Beseelter Blick, Kind auf dem Arm, langes Gewand und Heiligenschein. Die Darstellung der Gottesmutter Maria in der Malerei hat seit Jahrhunderten eine feste Form. An einer Wand in Taormina auf Sizilien kam einem das Gesicht der Heiligen dann aber doch zeitgenössisch bekannt vor. Der Street-Art-Künstler Tvboy hat Maria mit dem Antlitz der deutschen Rettungsschiff-Kapitänin Carola Rackete versehen und ihr ein Kind mit Rettungsweste in die Arme gedrückt. Das Bild trägt den Titel "Heilige Carola, Beschützerin der Flüchtlinge“.
Diesen Status hat sich die 31-Jährige durch ihren Einsatz auf dem privaten Seenotrettungsschiff "Sea Watch 3" zugezogen. Mit diesem fuhr sie trotz eines Verbots der italienischen Regierung mit 40 Geretteten an Bord in den Hafen von Lampedusa ein und wurde vorübergehend festgenommen. Seitdem reagiert Italien mit Dämonisierung und schärferen Gesetzen gegen Seenotretter, gleichzeitig wurde Carola Rackete mit Spenden und Solidarität überschüttet. Sie ist eine Symbolfigur für die gesellschaftliche Spaltung beim Thema Flucht und Migration geworden und ruft heftige Reaktionen hervor.

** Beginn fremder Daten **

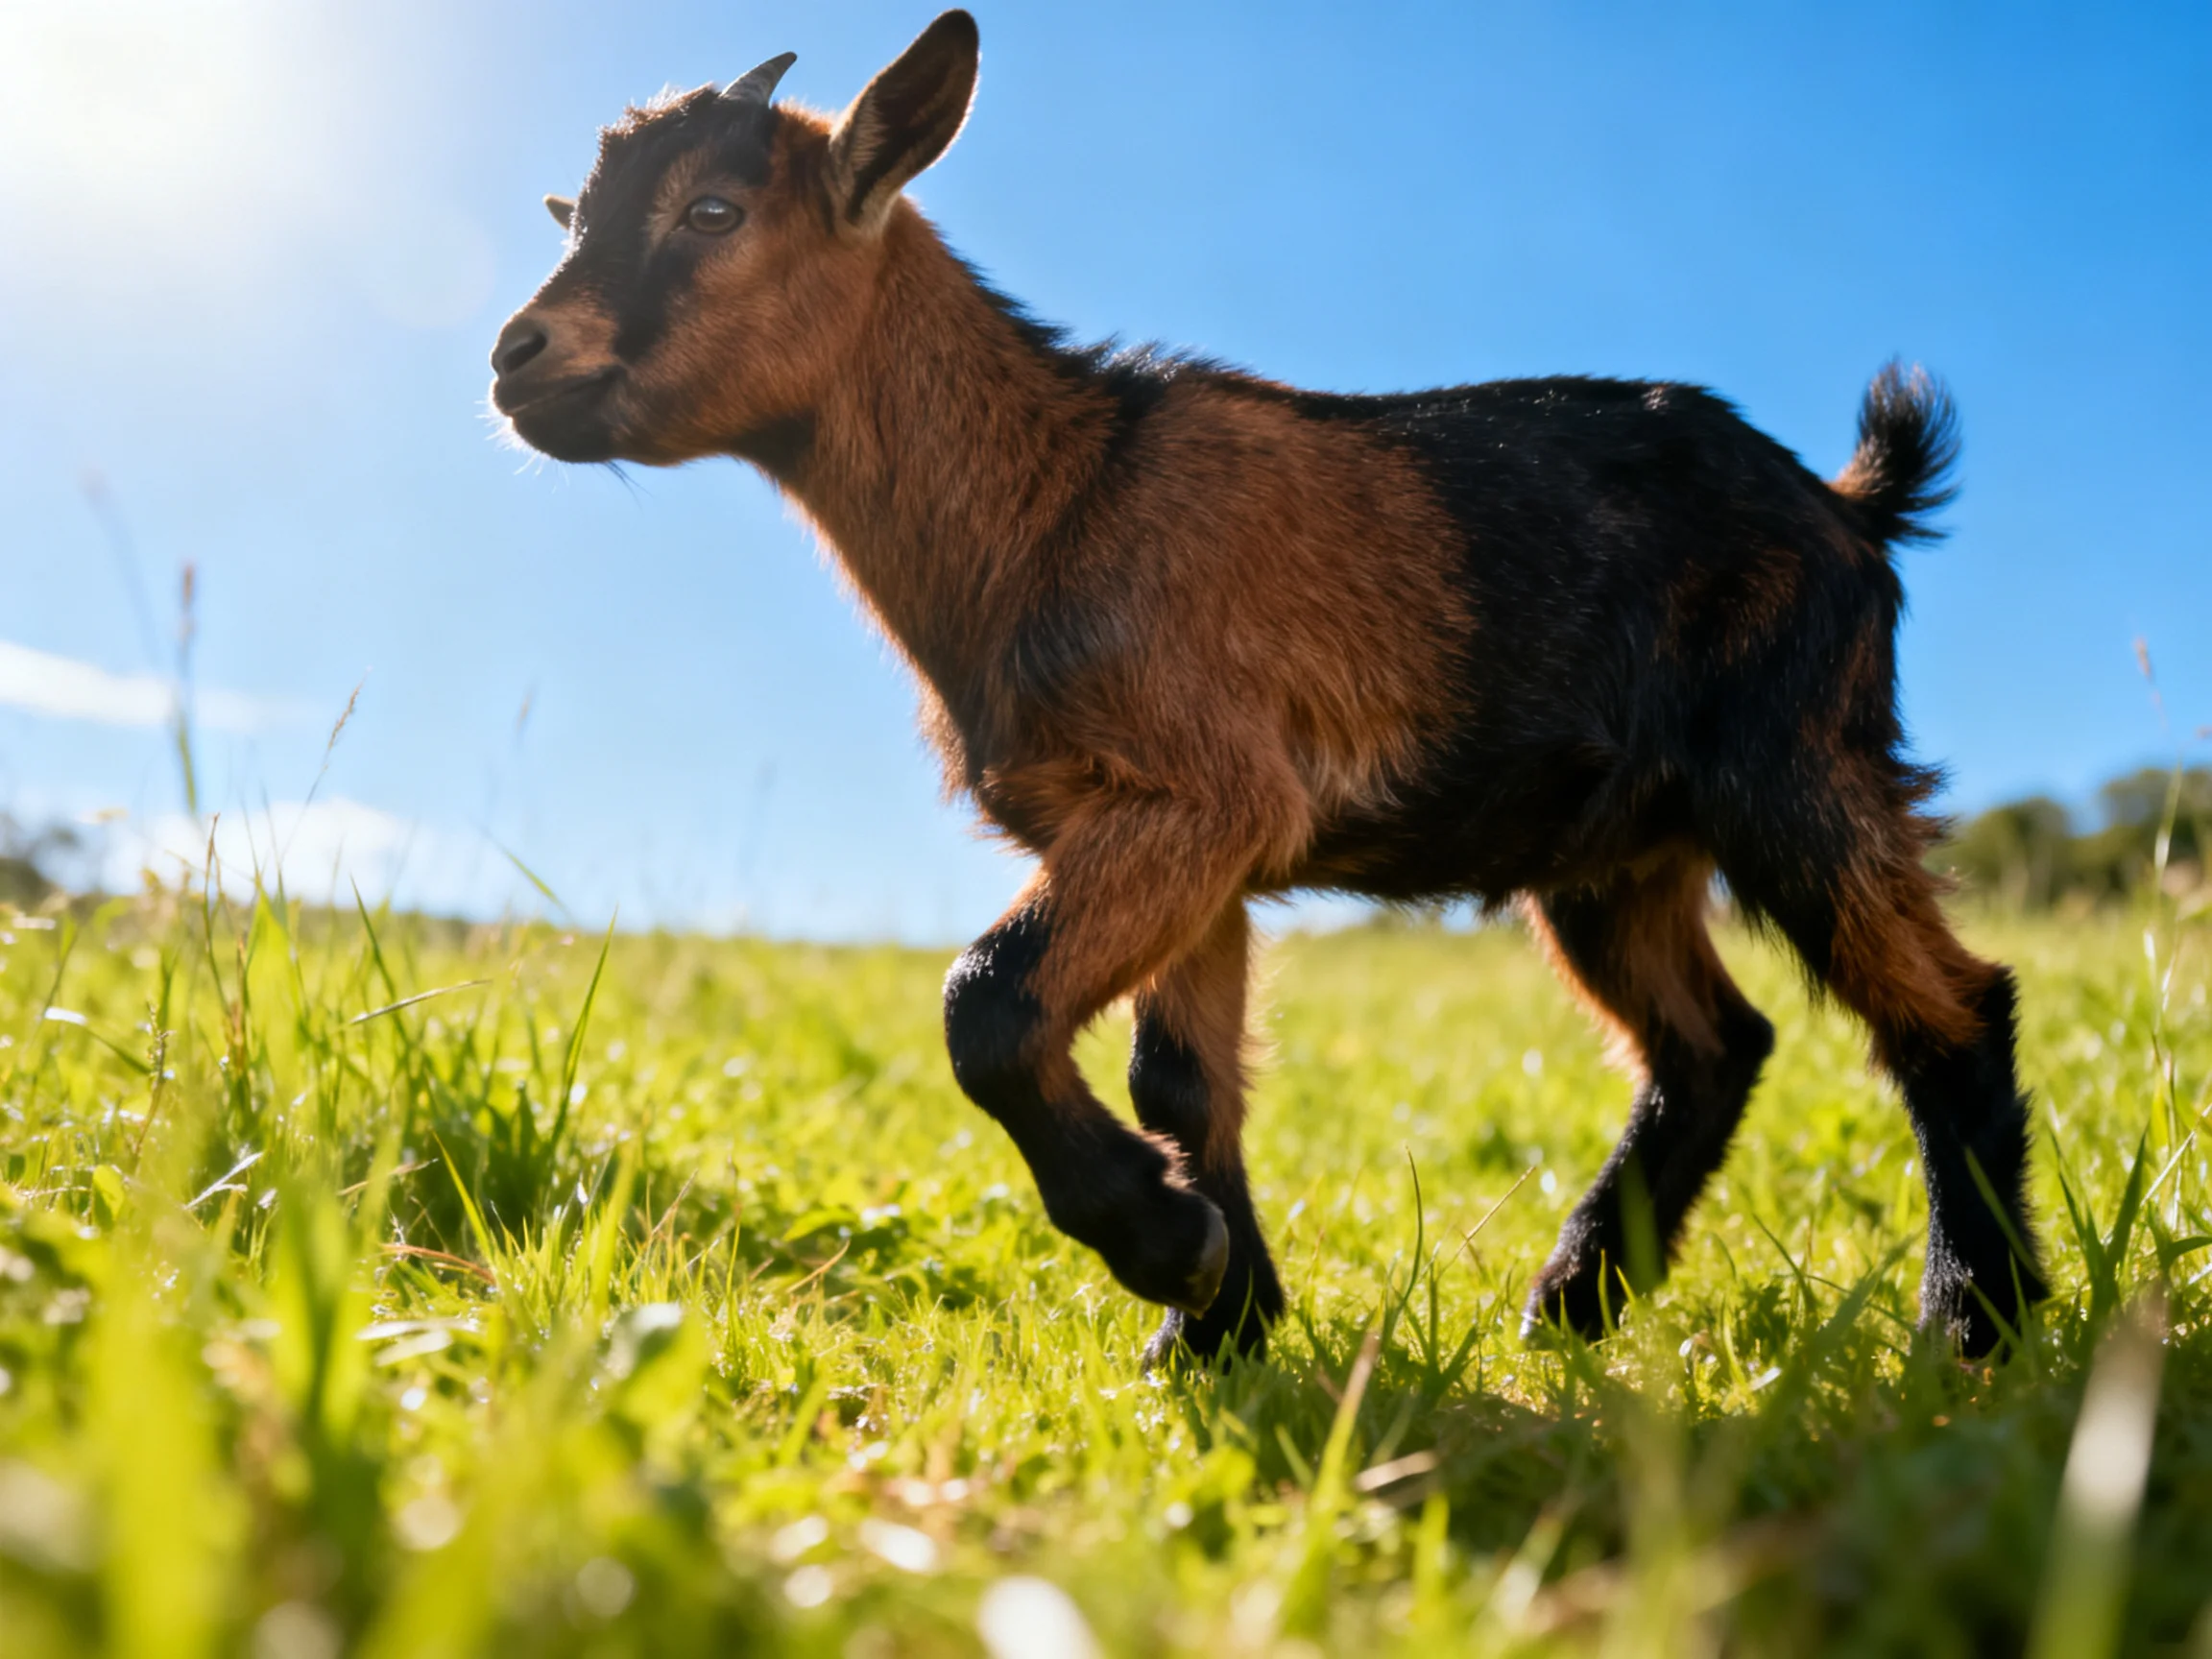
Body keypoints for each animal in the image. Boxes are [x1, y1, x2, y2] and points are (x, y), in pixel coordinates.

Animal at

Wie der Künstler Tvboy auf seinem Instagram-Account mitteilte, wurde das Graffito inzwischen mit grauer Farbe übermalt. Er spricht bei der Schmiererei, die vor allem die Gesichter der beiden Figuren betrifft, von "Zensur".

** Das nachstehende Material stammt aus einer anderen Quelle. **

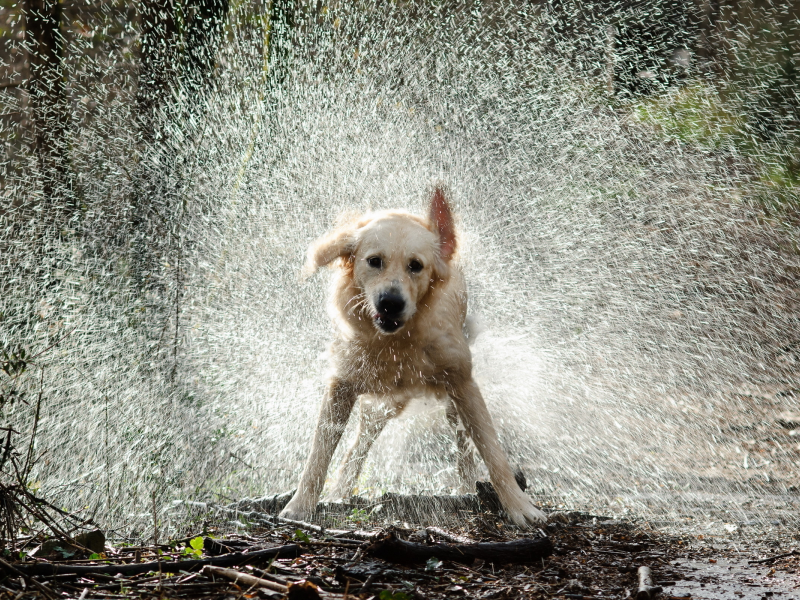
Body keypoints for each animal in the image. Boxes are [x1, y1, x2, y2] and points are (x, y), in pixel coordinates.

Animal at [278, 186, 548, 524]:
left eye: (416, 265)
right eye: (374, 261)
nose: (390, 303)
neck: (397, 342)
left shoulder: (463, 384)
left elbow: (493, 452)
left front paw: (519, 507)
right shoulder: (341, 385)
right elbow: (319, 454)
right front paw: (300, 505)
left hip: (448, 401)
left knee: (463, 444)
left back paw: (467, 487)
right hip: (382, 405)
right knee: (357, 447)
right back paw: (340, 491)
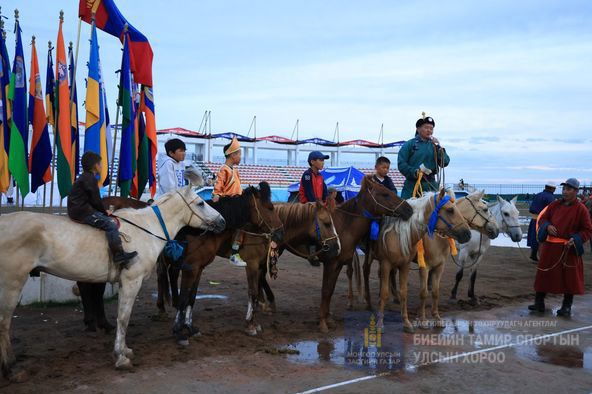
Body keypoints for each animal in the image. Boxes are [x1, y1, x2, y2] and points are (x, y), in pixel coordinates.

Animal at [0, 174, 227, 374]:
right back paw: (10, 365)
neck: (146, 228)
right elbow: (123, 318)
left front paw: (124, 350)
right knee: (4, 322)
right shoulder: (131, 281)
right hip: (12, 283)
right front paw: (120, 356)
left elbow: (121, 316)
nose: (222, 221)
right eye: (200, 203)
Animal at [364, 191, 470, 332]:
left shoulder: (431, 266)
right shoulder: (418, 266)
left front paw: (431, 319)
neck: (400, 234)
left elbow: (427, 292)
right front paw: (381, 323)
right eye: (450, 210)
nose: (468, 234)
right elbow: (419, 292)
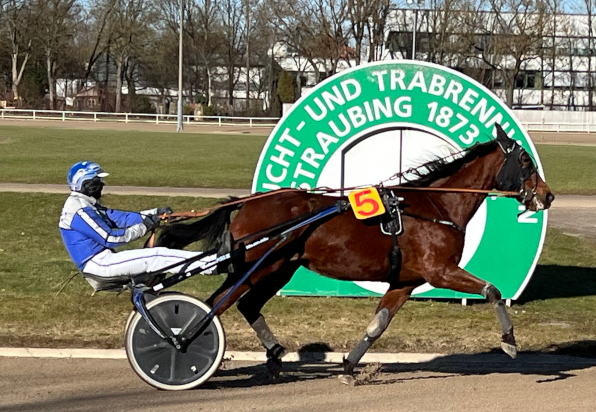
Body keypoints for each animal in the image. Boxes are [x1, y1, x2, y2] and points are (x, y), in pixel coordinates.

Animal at [155, 123, 556, 384]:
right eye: (525, 160)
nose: (548, 195)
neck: (437, 205)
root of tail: (246, 204)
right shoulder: (439, 270)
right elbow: (493, 290)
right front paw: (510, 343)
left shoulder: (405, 281)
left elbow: (378, 324)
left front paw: (348, 368)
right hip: (257, 267)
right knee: (217, 304)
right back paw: (180, 345)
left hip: (280, 267)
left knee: (246, 305)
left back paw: (274, 355)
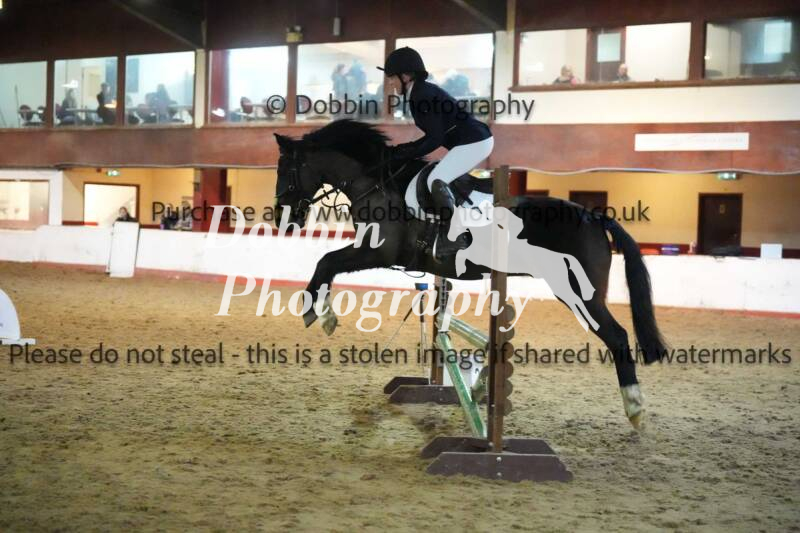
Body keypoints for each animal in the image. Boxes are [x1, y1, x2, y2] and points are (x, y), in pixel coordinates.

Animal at [273, 119, 667, 427]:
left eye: (284, 171)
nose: (281, 216)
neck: (377, 183)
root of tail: (595, 217)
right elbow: (328, 263)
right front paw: (322, 313)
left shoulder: (376, 250)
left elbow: (327, 262)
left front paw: (317, 314)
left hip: (578, 292)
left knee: (616, 335)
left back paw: (635, 407)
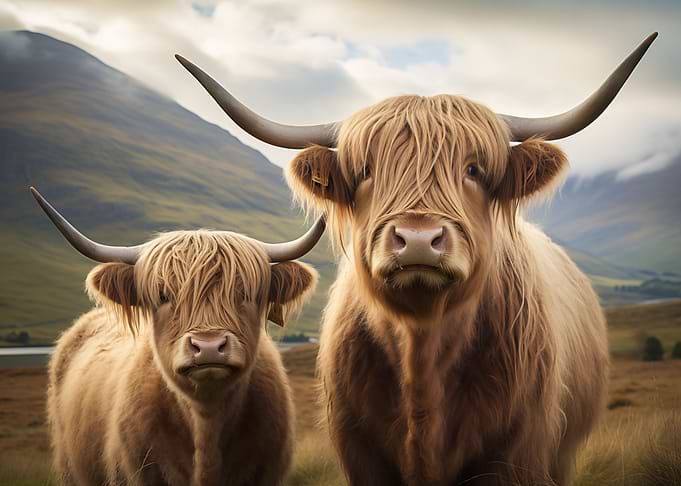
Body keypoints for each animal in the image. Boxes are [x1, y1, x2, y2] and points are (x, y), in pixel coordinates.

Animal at [176, 33, 657, 485]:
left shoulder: (519, 450)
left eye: (473, 170)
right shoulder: (361, 452)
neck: (422, 349)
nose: (419, 240)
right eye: (366, 171)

Maria hat in der christlichen Kulturgeschichte eigentlich recht wenig zu sagen. Sie steht beseelt und heilig da, hält ihr Kind und ansonsten die Klappe. Carola Rackete dagegen ist weder Teufel noch Engel, sondern ein Mensch, der wie gerade im ZDF bewiesen für sich selbst sprechen kann. Vielleicht sollte sich auch die Darstellung ihrer Person wieder einem menschlichen Maß annähern.